RP to salvage reputation among foreign investors
RP to salvage reputation among foreign investors
MANILA (AFP): The Philippines is to launch a campaign to salvage its reputation among overseas investors following a court ruling that scuppered a Malaysian company's investment plans, Foreign Secretary Domingo Siazon said yesterday.
Siazon said he would meet Malaysian Foreign Minister Abdullah Badawi and his counterparts from major investing countries such as Japan and the United States to assure them that the ruling was an isolated case.
The Philippine official said he would make the same assurance to the European Union during a meeting between Asian and European foreign ministers in Singapore this week.
The Philippine Supreme Court on Feb. 3 declared void the sale of a 51-percent stake in the historic Manila Hotel to Malaysia's Renong Overseas Corp. Sdn.
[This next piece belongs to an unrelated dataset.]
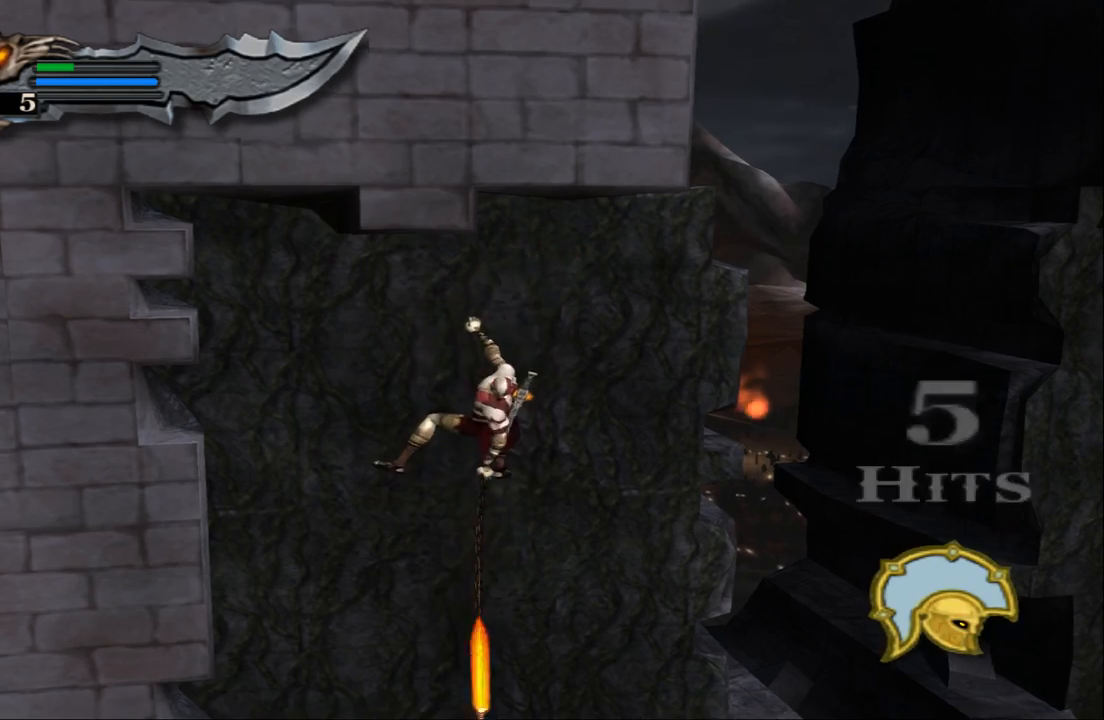
{"buttons": ["SQUARE"], "left_stick": "down", "right_stick": "center", "events": [[67, "SQUARE", "down"], [167, "SQUARE", "up"], [267, "SQUARE", "down"], [367, "SQUARE", "up"], [467, "SQUARE", "down"]]}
Bhd., saying such sites must remain under Filipino control.
The Filipino justices, invoking a "national patrimony" clause in the constitution, ordered the government to sell the five-star hotel to a Filipino consortium led by Filipino-Chinese businessman Emilio Yap which had lost out to Renong in the September 1995 auction.
"We're talking individually" with foreign officials, Siazon told reporters.
"I'll be meeting with Minister Badawi again to express the same view and we will have to make this view known to other countries which normally give us large investments."
The Manila Hotel decision triggered criticism from the business community and drew a sharp rebuke from President Fidel Ramos, who described it as judicial intrusion in the government's policy-making functions.
Malaysian Prime Minister Mahathir Mohamad said last weekend that Malaysian investors, among the most aggressive in the Philippines, would be forced to scale down their investments.
Siazon estimated that the Philippines' infrastructure required US$5 billion over the next 10 years.
"Where is that money coming from?" he asked, adding that official development assistance could account for only $2.5 billion.
"So we still have the other half from private sources, so unless you can assure investors that the level playing field is there, they will not come," he said.
Siazon, who described the effects of the court ruling as "bad," warned that the Philippines could lose out to other countries in the region as an investment site.
The executive and legislative branches of government would meet to define which government assets belong to the national patrimony "to prevent a repetition" of the Manila Hotel controversy, he said.
The government is selling state-run and controlled assets to shore up its fiscal position and scrap costly subsidies. Next in line are the power generating plants of National Power Corp.